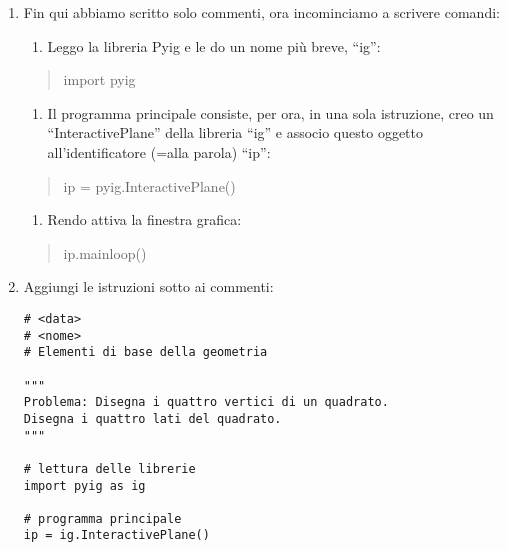 \begin{enumerate} [noitemsep]
A questo punto il programma assomiglierà a:

\begin{lstlisting}
# <data>
# <autore>
# Elementi di base della geometria

"""
Problema: Disegna i quattro vertici di un quadrato.
Disegna i quattro lati del quadrato.
"""

# lettura delle librerie

# programma principale

# attivazione della finestra grafica
\end{lstlisting}

\item Fin qui abbiamo scritto solo commenti, ora incominciamo a scrivere 
comandi:
\begin{enumerate} [noitemsep]
\item Leggo la libreria Pyig e le do un nome più breve, ``ig'':
\end{enumerate}
\begin{quote}
 import pyig
\end{quote}
\begin{enumerate} [noitemsep]
\item Il programma principale consiste, per ora, in una sola istruzione,
creo un ``InteractivePlane'' della libreria ``ig'' e associo questo
oggetto all'identificatore (=alla parola) ``ip'':

\end{enumerate}
\begin{quote}
ip = pyig.InteractivePlane()
\end{quote}
\begin{enumerate} [noitemsep]
\item Rendo attiva la finestra grafica:

\end{enumerate}
\begin{quote}
ip.mainloop()
\end{quote}

\item Aggiungi le istruzioni sotto ai commenti:

\begin{lstlisting}
# <data>
# <nome>
# Elementi di base della geometria

"""
Problema: Disegna i quattro vertici di un quadrato.
Disegna i quattro lati del quadrato.
"""

# lettura delle librerie
import pyig as ig

# programma principale
ip = ig.InteractivePlane()


\end{lstlisting}
\end{enumerate}
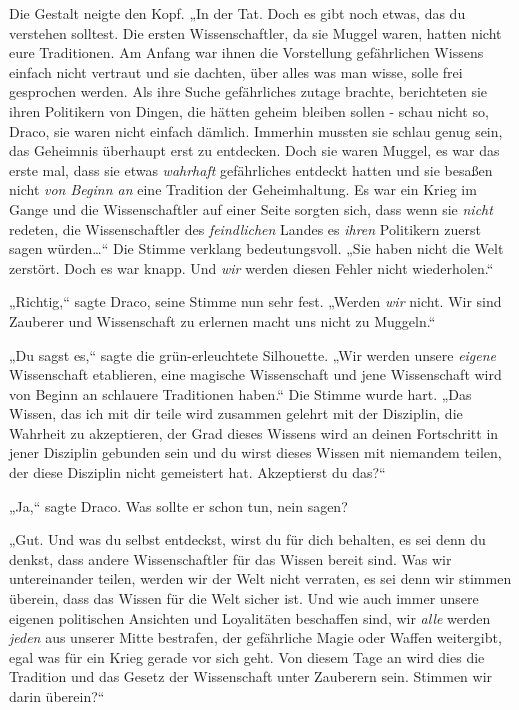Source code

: {Die Gestalt neigte den Kopf. „In der Tat. Doch es gibt noch etwas, das du verstehen solltest. Die ersten Wissenschaftler, da sie Muggel waren, hatten nicht eure Traditionen. Am Anfang war ihnen die Vorstellung gefährlichen Wissens einfach nicht vertraut und sie dachten, über alles was man wisse, solle frei gesprochen werden. Als ihre Suche gefährliches zutage brachte, berichteten sie ihren Politikern von Dingen, die hätten geheim bleiben sollen - schau nicht so, Draco, sie waren nicht einfach dämlich. Immerhin mussten sie schlau genug sein, das Geheimnis überhaupt erst zu entdecken. Doch sie waren Muggel, es war das erste mal, dass sie etwas \emph{wahrhaft} gefährliches entdeckt hatten und sie besaßen nicht \emph{von Beginn an} eine Tradition der Geheimhaltung. Es war ein Krieg im Gange und die Wissenschaftler auf einer Seite sorgten sich, dass wenn sie \emph{nicht} redeten, die Wissenschaftler des \emph{feindlichen} Landes es \emph{ihren} Politikern zuerst sagen würden…“ Die Stimme verklang bedeutungsvoll. „Sie haben nicht die Welt zerstört. Doch es war knapp. Und \emph{wir} werden diesen Fehler nicht wiederholen.“

„Richtig,“ sagte Draco, seine Stimme nun sehr fest. „Werden \emph{wir} nicht. Wir sind Zauberer und Wissenschaft zu erlernen macht uns nicht zu Muggeln.“

„Du sagst es,“ sagte die grün-erleuchtete Silhouette. „Wir werden unsere \emph{eigene} Wissenschaft etablieren, eine magische Wissenschaft und jene Wissenschaft wird von Beginn an schlauere Traditionen haben.“ Die Stimme wurde hart. „Das Wissen, das ich mit dir teile wird zusammen gelehrt mit der Disziplin, die Wahrheit zu akzeptieren, der Grad dieses Wissens wird an deinen Fortschritt in jener Disziplin gebunden sein und du wirst dieses Wissen mit niemandem teilen, der diese Disziplin nicht gemeistert hat. Akzeptierst du das?“

„Ja,“ sagte Draco. Was sollte er schon tun, nein sagen?

„Gut. Und was du selbst entdeckst, wirst du für dich behalten, es sei denn du denkst, dass andere Wissenschaftler für das Wissen bereit sind. Was wir untereinander teilen, werden wir der Welt nicht verraten, es sei denn wir stimmen überein, dass das Wissen für die Welt sicher ist. Und wie auch immer unsere eigenen politischen Ansichten und Loyalitäten beschaffen sind, wir \emph{alle} werden \emph{jeden} aus unserer Mitte bestrafen, der gefährliche Magie oder Waffen weitergibt, egal was für ein Krieg gerade vor sich geht. Von diesem Tage an wird dies die Tradition und das Gesetz der Wissenschaft unter Zauberern sein. Stimmen wir darin überein?“

}
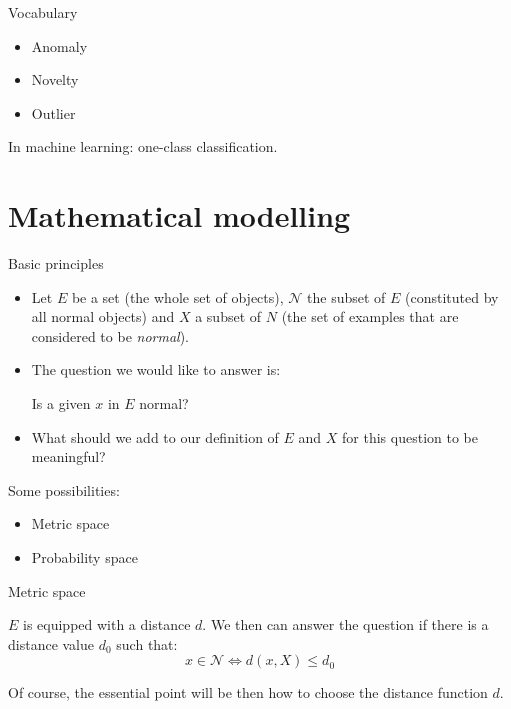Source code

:\documentclass[xcolor=pdftex,dvipsnames,table,mathserif]{beamer}
\begin{document}
\begin{frame}{Vocabulary}

  \begin{itemize}
  \item Anomaly
  \item Novelty
  \item Outlier
  \end{itemize}

  In machine learning: one-class classification.
\end{frame}


\section{Mathematical modelling}

\begin{frame}{Basic principles}

  \begin{itemize}
  \item   Let $E$ be a set (the whole set of objects), $\mathcal{N}$ the subset of $E$ (constituted by all normal objects) and $X$ a subset of $N$ (the set of examples that are considered to be \emph{normal}).
  \item The question we would like to answer is:

    \begin{block}{}
      \centering
    Is a given $x$ in $E$ normal?
    \end{block}

    \item What should we add to our definition of $E$ and $X$ for this question to be meaningful?
  \end{itemize}

  Some possibilities:
  \begin{itemize}
  \item Metric space
  \item Probability space
  \end{itemize}

\end{frame}


\begin{frame}{Metric space}

  $E$ is equipped with a distance $d$. We then can answer the question if there is a distance value $d_0$ such that:
  \[
  x \in \mathcal{N} \iff d(x, X) \leq d_0
  \]

  Of course, the essential point will be then how to choose the distance function $d$.

\end{frame}
\end{document}
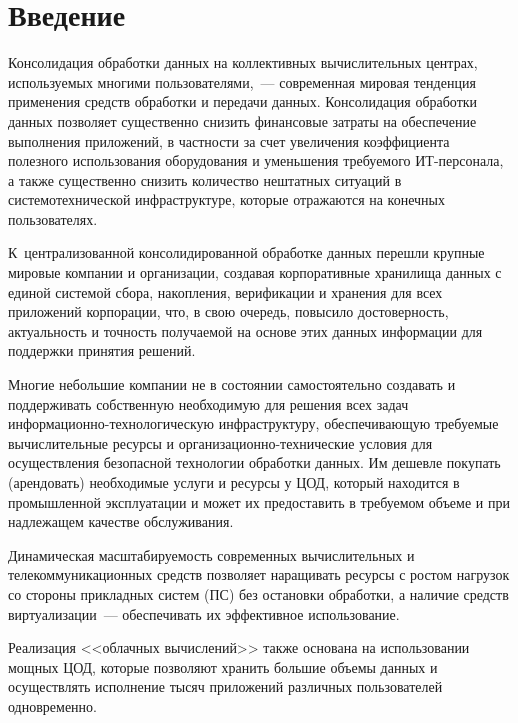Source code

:       \begin{multicols}{2}

            \label{st\stat}


\section{Введение}
       
       Консолидация обработки данных на коллективных вычислительных центрах, 
используемых многими пользователями,~--- современная мировая тенденция применения 
средств обработки и передачи данных. Консолидация обработки данных позволяет 
существенно снизить финансовые затраты на обеспечение выполнения приложений, в 
част\-ности за счет увеличения коэффициента полезного использования оборудования и 
уменьшения тре\-бу\-емо\-го ИТ-пер\-со\-на\-ла, а также существенно снизить количество 
нештатных ситуаций в сис\-те\-мо\-тех\-ни\-че\-ской инфраструктуре, которые отражаются на 
конечных пользователях. 

К~централизованной консолидированной обработке данных 
перешли крупные мировые компании и организации, создавая корпоративные хранилища 
данных с единой сис\-те\-мой сбора, накопления, верификации и хранения для всех 
приложений корпорации, что, в свою очередь, повысило достоверность, актуальность и 
точность получаемой на основе этих данных информации для поддержки принятия 
решений. 
       
       Многие небольшие компании не в состоянии самостоятельно создавать и 
поддерживать собственную необходимую для решения всех задач 
ин\-фор\-ма\-ци\-он\-но-технологическую инфраструктуру, обеспечи\-вающую требуемые вычислительные ресурсы 
и организационно-технические условия для осуществления безопасной технологии 
обработки данных. Им дешевле покупать (арендовать) необходимые услуги и ресурсы у 
ЦОД, который находится в промышленной эксплуатации и 
может их предоставить в требуемом объеме и при надлежащем качестве обслуживания.
       
       Динамическая масштабируемость современных вычислительных и 
телекоммуникационных средств позволяет наращивать ресурсы с ростом нагрузок со 
стороны прикладных сис\-тем (ПС) без остановки обработки, а наличие средств 
виртуализации~--- обеспечивать их эффективное использование. 

Реализация <<облачных 
вычислений>> также основана на использовании мощных ЦОД, 
которые позволяют хранить большие объемы данных и осуществлять исполнение тысяч 
приложений различных пользователей одновременно. 
       

\end{multicols}
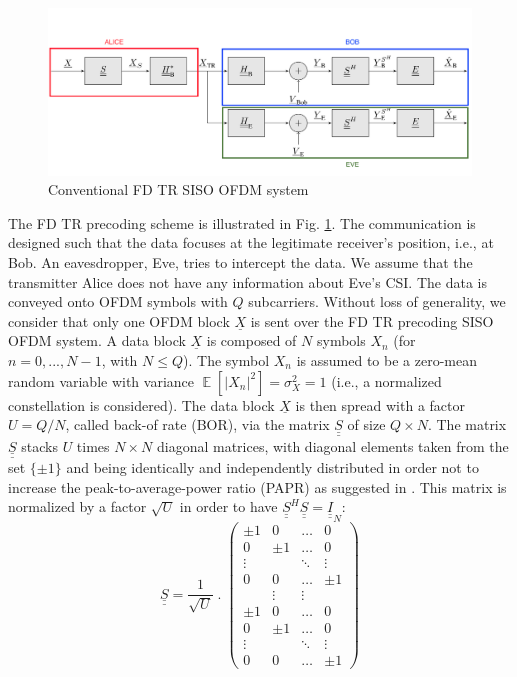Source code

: \documentclass[a4paper,11pt]{article}
\def\uu#1{\underline{\underline{#1}}}
\begin{document}
\begin{figure}[t]
    \centering
    \centerline{\includegraphics[width = .53\textwidth]{img/scheme_no_AN.png}}
    \caption{Conventional FD TR SISO OFDM system}
    \label{fig:TR_FD_classical}
\end{figure}
The FD TR precoding scheme is illustrated in Fig. \ref{fig:TR_FD_classical}.  The communication is designed such that the data focuses at the legitimate receiver's position, i.e., at Bob. An eavesdropper, Eve, tries to intercept the data. We assume that the transmitter Alice does not have any information about Eve's CSI. The data is conveyed onto OFDM symbols with $Q$ subcarriers. Without loss of generality, we consider that only one OFDM block $\underline{X}$ is sent over the FD TR precoding SISO OFDM system. A data block $\underline{X}$ is composed of $N$ symbols $X_n$ (for $n = 0,..., N-1$, with $N\leq Q$). The symbol $X_n$ is assumed to be a zero-mean random variable with variance $\mathop{\mathbb{E}}\left[\left|X_n \right|^2\right] = \sigma_X^2 = 1$ (i.e., a normalized constellation is considered). The data block $\underline{X}$ is then spread with a factor $U = Q/N$, called back-of rate (BOR), via the matrix $\uu{S}$ of size $Q\times N$. The matrix $\uu{S}$ stacks $U$ times $N\times N$ diagonal matrices, with diagonal elements taken from the set $\{\pm1\}$ and being identically and independently distributed in order not to increase the peak-to-average-power ratio (PAPR) as suggested in \cite{papr}. 
This matrix is normalized by a factor $\sqrt{U}$ in order to have $\uu{S}^H \uu{S} = \uu{I}_N$:
\begin{equation}
\underline{\underline{S}} = \frac{1}{\sqrt{U}} \; . \;
   \begin{pmatrix}
    \pm 1 & 0 & \hdots & 0 \\
    0 & \pm 1 & \hdots & 0 \\
    \vdots & & \ddots & \vdots \\
    0 & 0 & \hdots & \pm 1 \\
     & \vdots& \vdots& \\
    \pm 1 & 0 & \hdots & 0 \\
    0 & \pm 1 & \hdots & 0 \\
    \vdots & & \ddots & \vdots \\
    0 & 0 & \hdots & \pm 1
 \end{pmatrix}
 \label{eq:spread_mat}
\end{equation}
\end{document}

***

**What the task asks**
If a line above holds the string "teilen", copy it out.

**Written response**
„Du sagst es,“ sagte die grün-erleuchtete Silhouette. „Wir werden unsere \emph{eigene} Wissenschaft etablieren, eine magische Wissenschaft und jene Wissenschaft wird von Beginn an schlauere Traditionen haben.“ Die Stimme wurde hart. „Das Wissen, das ich mit dir teile wird zusammen gelehrt mit der Disziplin, die Wahrheit zu akzeptieren, der Grad dieses Wissens wird an deinen Fortschritt in jener Disziplin gebunden sein und du wirst dieses Wissen mit niemandem teilen, der diese Disziplin nicht gemeistert hat. Akzeptierst du das?“
„Gut. Und was du selbst entdeckst, wirst du für dich behalten, es sei denn du denkst, dass andere Wissenschaftler für das Wissen bereit sind. Was wir untereinander teilen, werden wir der Welt nicht verraten, es sei denn wir stimmen überein, dass das Wissen für die Welt sicher ist. Und wie auch immer unsere eigenen politischen Ansichten und Loyalitäten beschaffen sind, wir \emph{alle} werden \emph{jeden} aus unserer Mitte bestrafen, der gefährliche Magie oder Waffen weitergibt, egal was für ein Krieg gerade vor sich geht. Von diesem Tage an wird dies die Tradition und das Gesetz der Wissenschaft unter Zauberern sein. Stimmen wir darin überein?“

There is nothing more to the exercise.